Claure’s gregarious personality and knack for problem-solving helped him climb inside SoftBank’s hierarchy, eventually moving into an inner circle of top executives with significant influence within Son’s group.

But he has clashed with Misra, a former Deutsche Bank trader who runs SoftBank’s private investment unit arm including its two Vision Funds.

Claure was named chief operating officer of SoftBank, soon after the Sprint deal with T-Mobile was agreed, in May 2018, after convincing Son that he could build a team of operators who would go around and help companies within the group’s portfolio.

He relocated his family to Tokyo, recruited a team of dozens of professionals and began looking more closely at operations of Vision Fund-backed companies. But his authority was quickly undermined by Misra, who launched a turf war and eventually took control of the team Claure had built.

Claure left Tokyo after just a short stint, returned to the US and launched a Latin America focused fund in March 2019, attempting to use his regional network and carve out his own influence within SoftBank outside of Misra’s reach.

Later, he was tasked by Son to rescue WeWork following the office rental company’s disastrous failed initial public offering and removal of chief executive and co-founder Adam Neumann.

WeWork finally went public last year through a Spac merger that valued the business at $ 9bn, far less than the $ 47bn it originally hoped to achieve under Neumann.

As SoftBank’s own shares plunged in 2020, and faced increased pressure from activist investor Elliott Management, Claure was among a team of senior figures tasked with leading the effort to raise funds to pay for a share buyback and debt reduction.

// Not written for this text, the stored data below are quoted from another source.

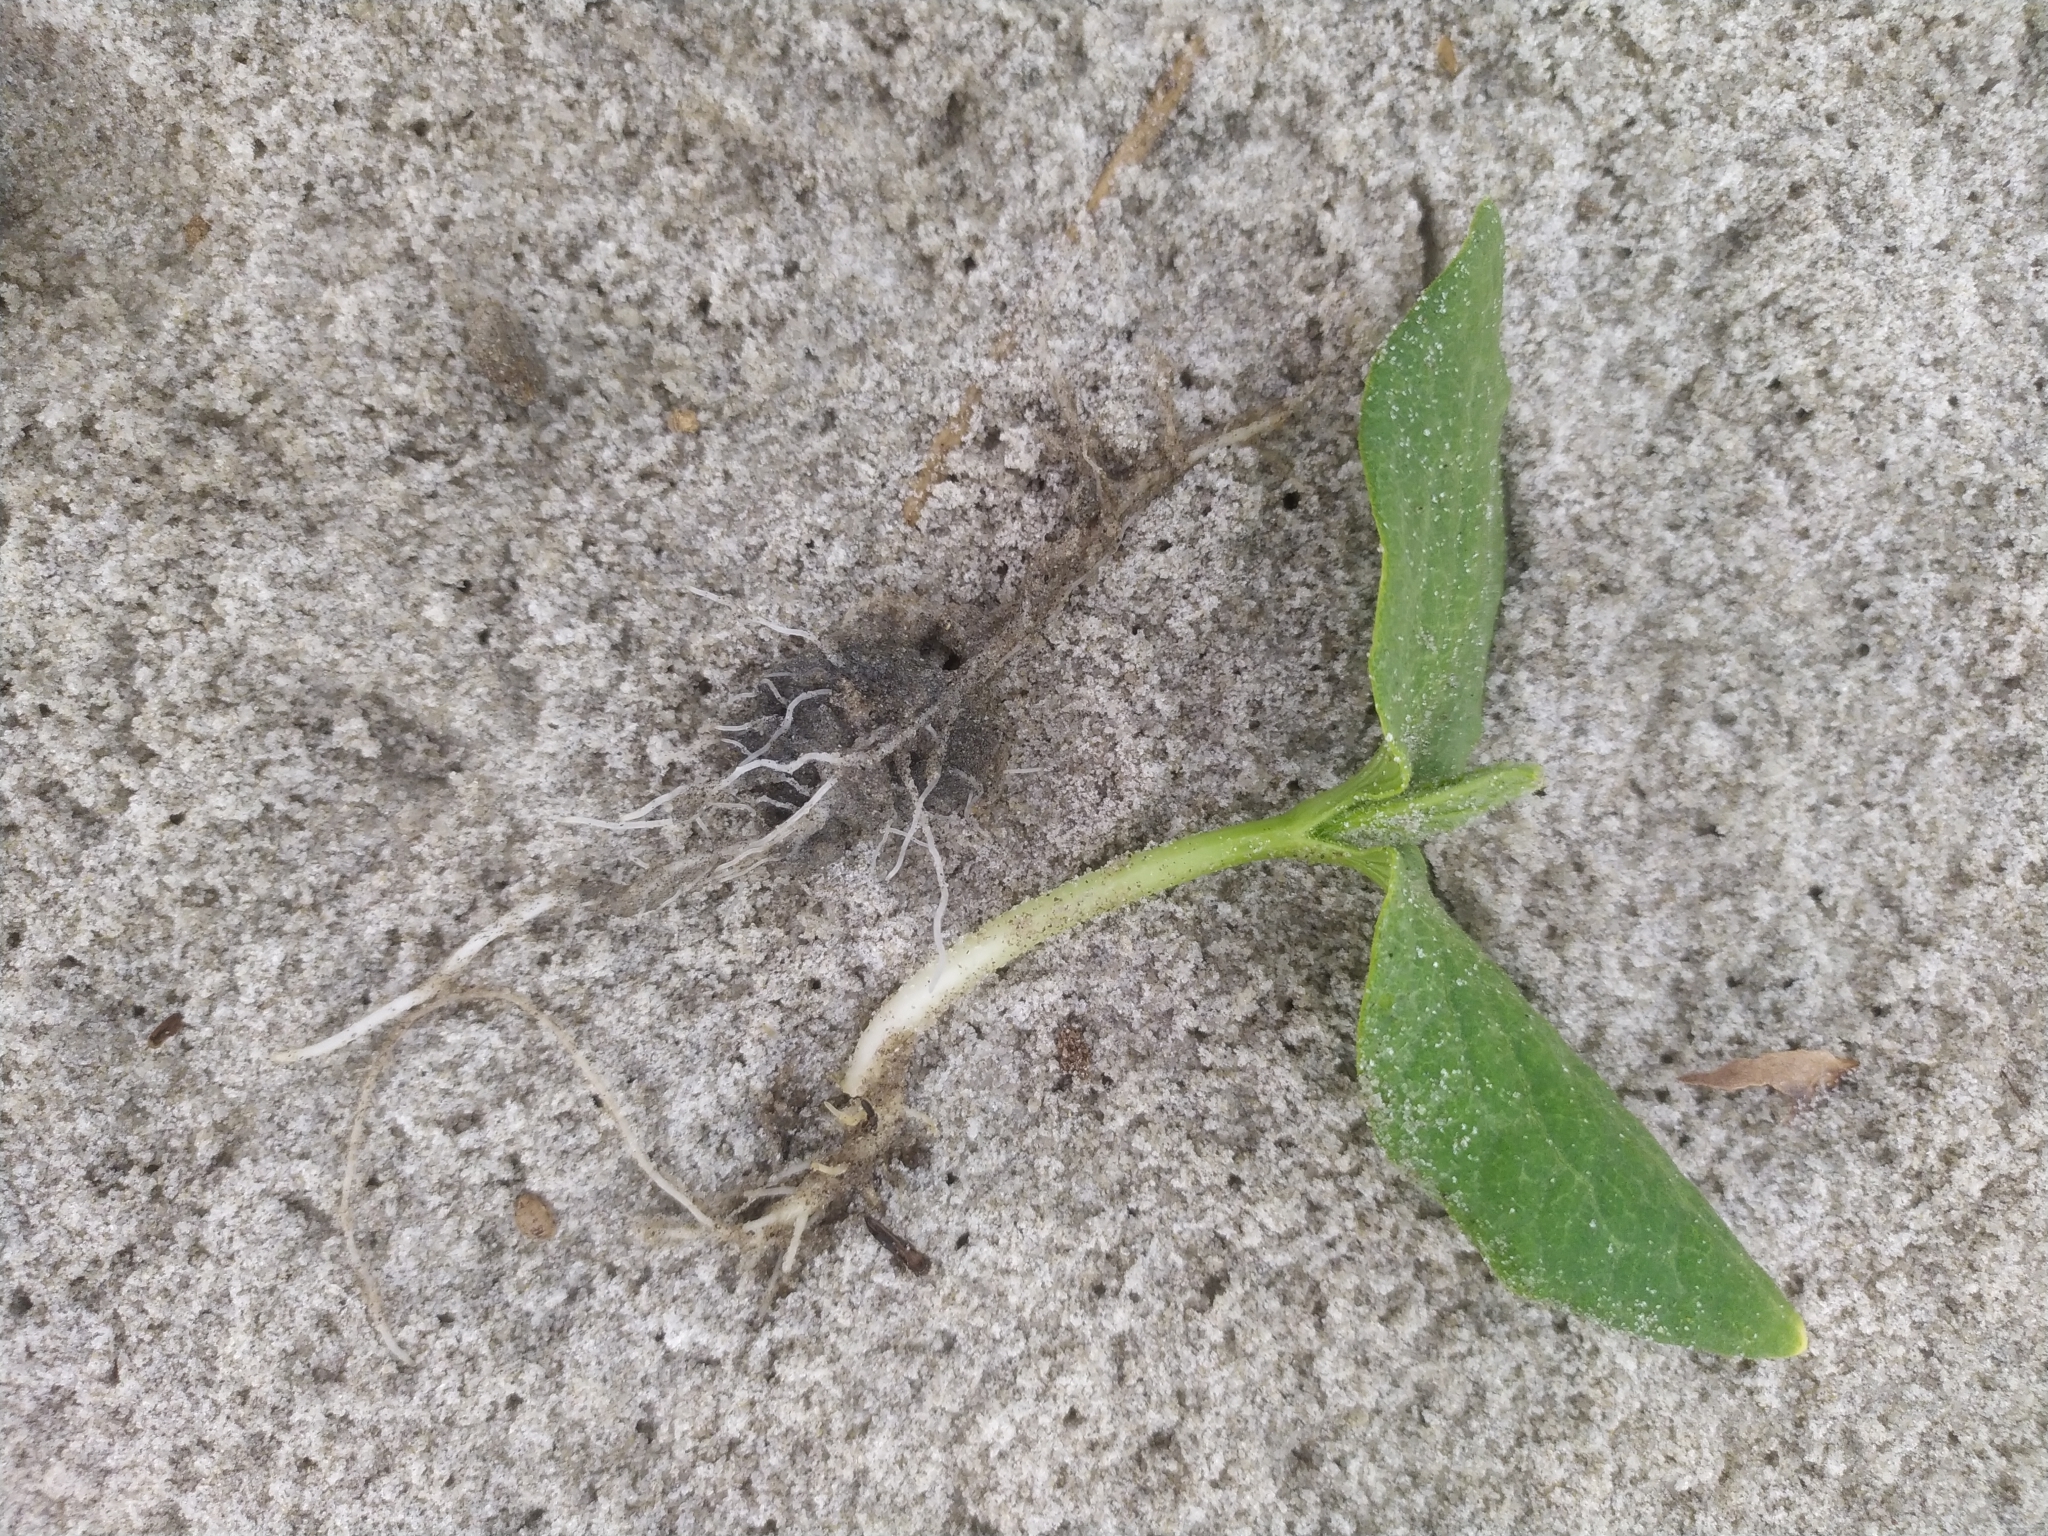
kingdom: Plantae
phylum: Tracheophyta
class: Magnoliopsida
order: Cucurbitales
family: Cucurbitaceae
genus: Sicyos
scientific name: Sicyos mawhai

That included striking a cash-and-stock deal to sell UK-based chip designer Arm to Nvidia.

The pair’s relationship has soured over the past year over Claure’s demands for compensation, his private investments and the group’s strategic direction – a point of contention among SoftBank investors and executives.

Claure, the group’s chief operating officer, has negotiated an exit package that partly reflects his stakes in multiple companies in which he personally co-invested alongside SoftBank’s technology and Latin America focused funds.

That expensive departure leaves Son seeking a new problem solver and right-hand man.